Esse conto para mim é exemplar nesse sentido. Ele é uma apologia de não entender. Não entender talvez seja o modo mais eficiente de entrar em contato com as coisas, porque não tem nada entre você e o objeto, entre você e o outro. Você não está intelectualmente tentando aprender — você está existindo em contato com o outro. Talvez só assim seja possível para Clarice alguma coisa surgir espontaneamente. Ela fala assim: eu tenho que andar distraída, é distraída que eu vou acessar a coisa. Tudo ao contrário do que o senso comum fala que é conhecimento. Para Clarice, conhecer é se deixar ser sem interferir.

“Eu acho que ela quer procurar as coisas, mas ela tem muita consciência de que isso, no fundo, é impossível, é inesgotável”

Yudith Rosenbaum

A narradora afirma que a galinha não sabe que ela tem o ovo, porque se ela souber que tem o ovo pode estragá-lo. É muito maluco esse texto, vamos confessar, mas é muito sério ao mesmo tempo. Um dia eu o li, mas li sem pensar muito. Foi nesta vez que eu senti que eu estava mais perto dele. Mas depois que eu saí do “transe”, a experiência se desfez: ai meu deus, o que foi mesmo que eu aprendi?

Ver o ovo é impossível, diz Clarice. Acho que estamos diante da impossibilidade, mas ao mesmo tempo ela não desiste. Por outro lado, se você desvendar o mistério é acabar com o mistério, e as coisas precisam ter essa neblina. Ela quer mostrar que as coisas são opacas no fundo. Se você devassar as coisas, você as destrói.

Eu acho que ela quer procurar as coisas, mas ela tem muita consciência de que isso, no fundo, é impossível, é inesgotável. Por isso ela usa frases muito curtas, sem subordinação, ou seja, nada se subordina a nada, assim como o ovo não se subordina ao narrador, a essa dona de casa. O outro é irredutível à minha vontade e ao meu poder. Eu acho isso revolucionário no conto: o ovo não se submete. É uma coisa tão pequena, que eu posso destruir com uma mãozada, mas, no jogo do conto entre o narrador e o ovo, o ovo vence! Na vida ele é um oprimido, coitado, porque alguém vai quebrar esse ovo, mas no conto, na linguagem, ela põe o ovo em um outro lugar, em um lugar inalcançável, incompreensível, indizível.
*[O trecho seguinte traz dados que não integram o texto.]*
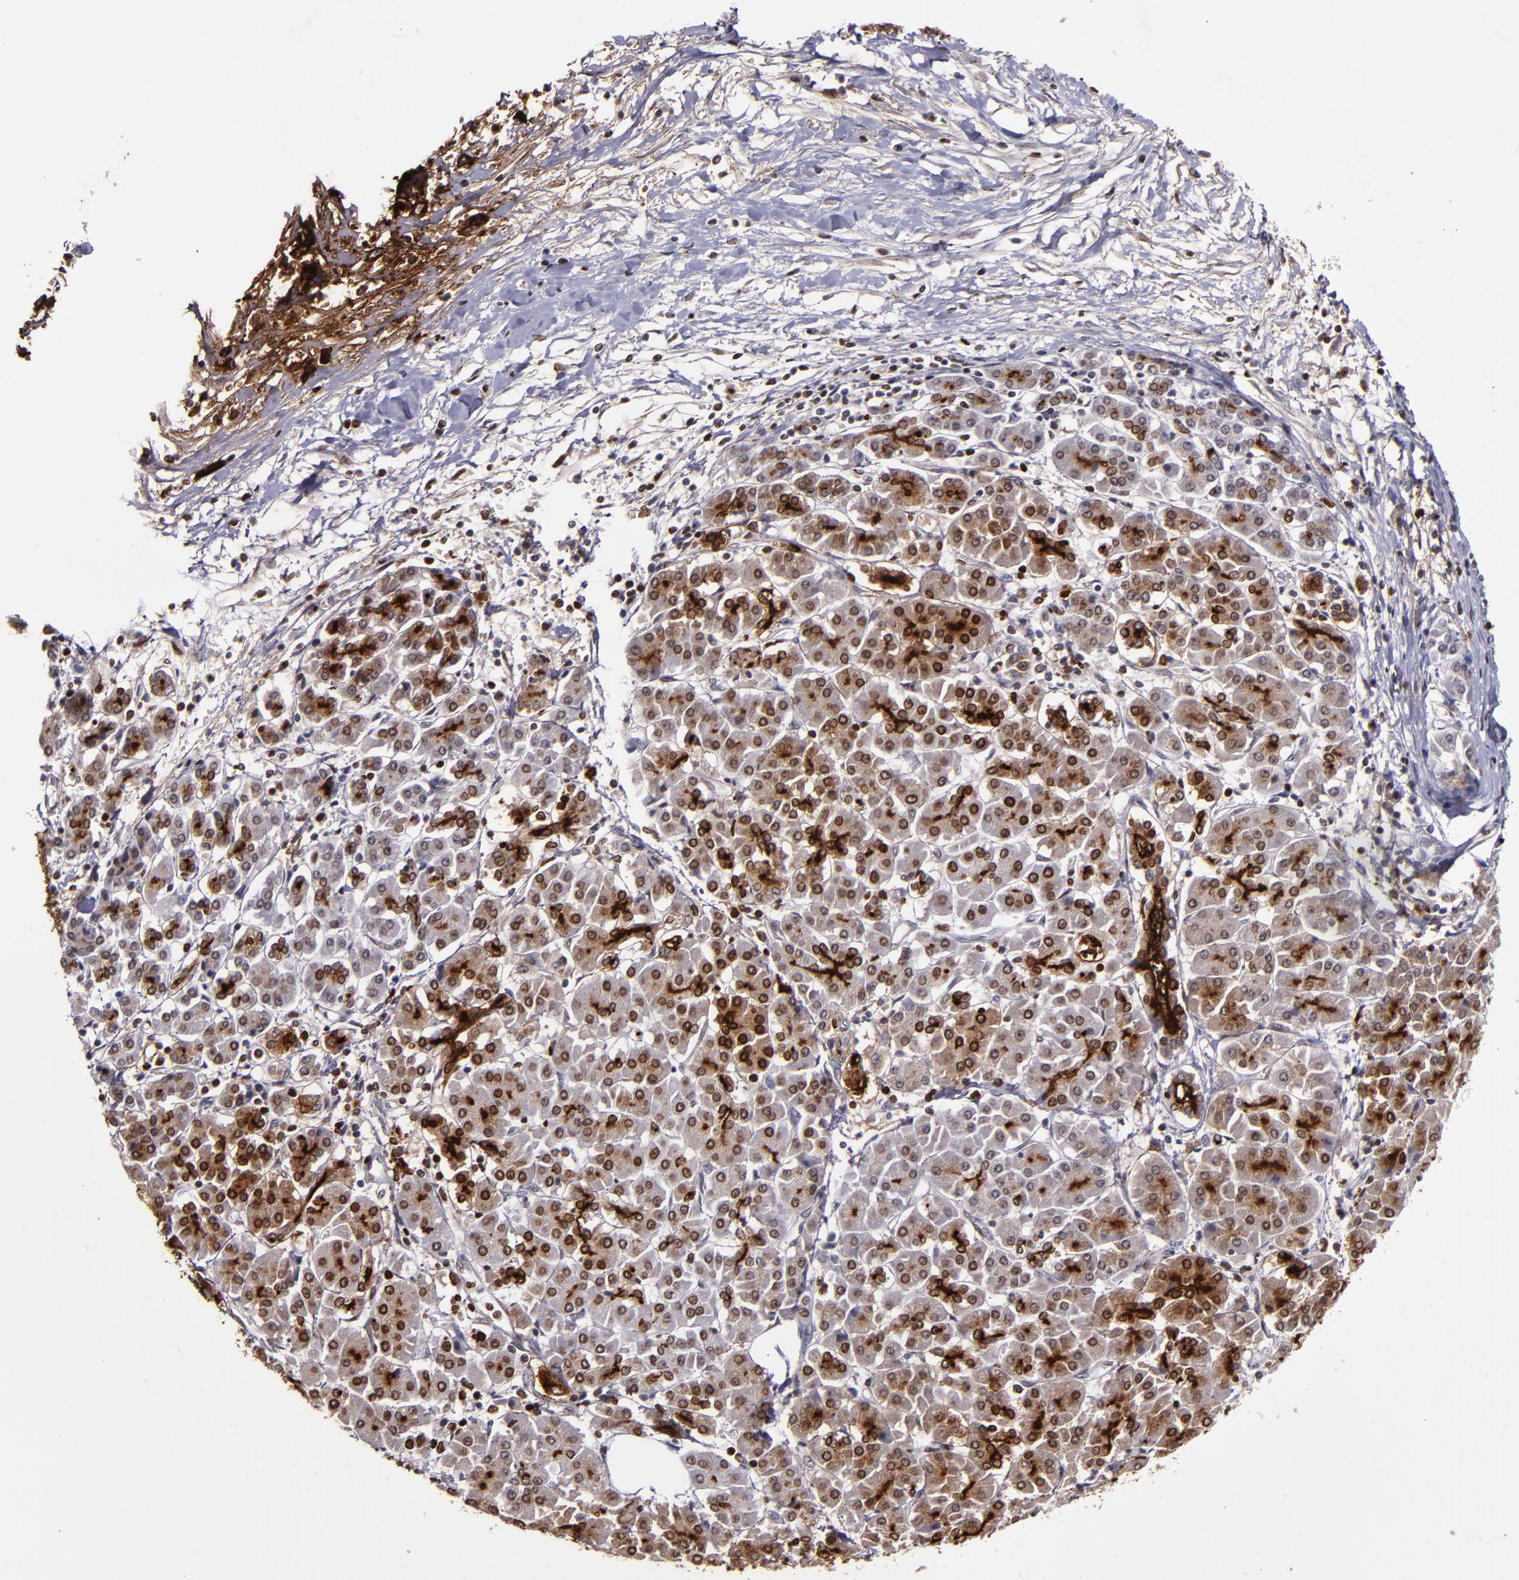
{"staining": {"intensity": "strong", "quantity": ">75%", "location": "cytoplasmic/membranous"}, "tissue": "pancreatic cancer", "cell_type": "Tumor cells", "image_type": "cancer", "snomed": [{"axis": "morphology", "description": "Adenocarcinoma, NOS"}, {"axis": "topography", "description": "Pancreas"}], "caption": "This is an image of immunohistochemistry (IHC) staining of pancreatic adenocarcinoma, which shows strong positivity in the cytoplasmic/membranous of tumor cells.", "gene": "MFGE8", "patient": {"sex": "female", "age": 57}}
Talvez porque seja indecifrável, esse conto é uma síntese muito poderosa. O enredo é pífio: uma dona de casa vendo o ovo e depois de algumas páginas ela quebra o ovo. Acontecem muitas poucas coisas nos contos da Clarice, tudo é um pouco a reverberação, a ressonância e a repercussão. São tentativas de aproximação de um objeto esquivo. E o que acontece de mais importante no conto são as reflexões. É essa multiplicidade de significações, que é a liberdade de não entender, a liberdade de não saber.”

‘O sentimento que produz é perplexidade’

  • Vera Lucia Cardoso Medeiros é doutora em letras pela UFRGS (Universidade Federal do Rio Grande do Sul) e professora da Universidade Federal do Pampa, autora da tese “O direito ao avesso. Uma leitura de ‘A legião estrangeira’”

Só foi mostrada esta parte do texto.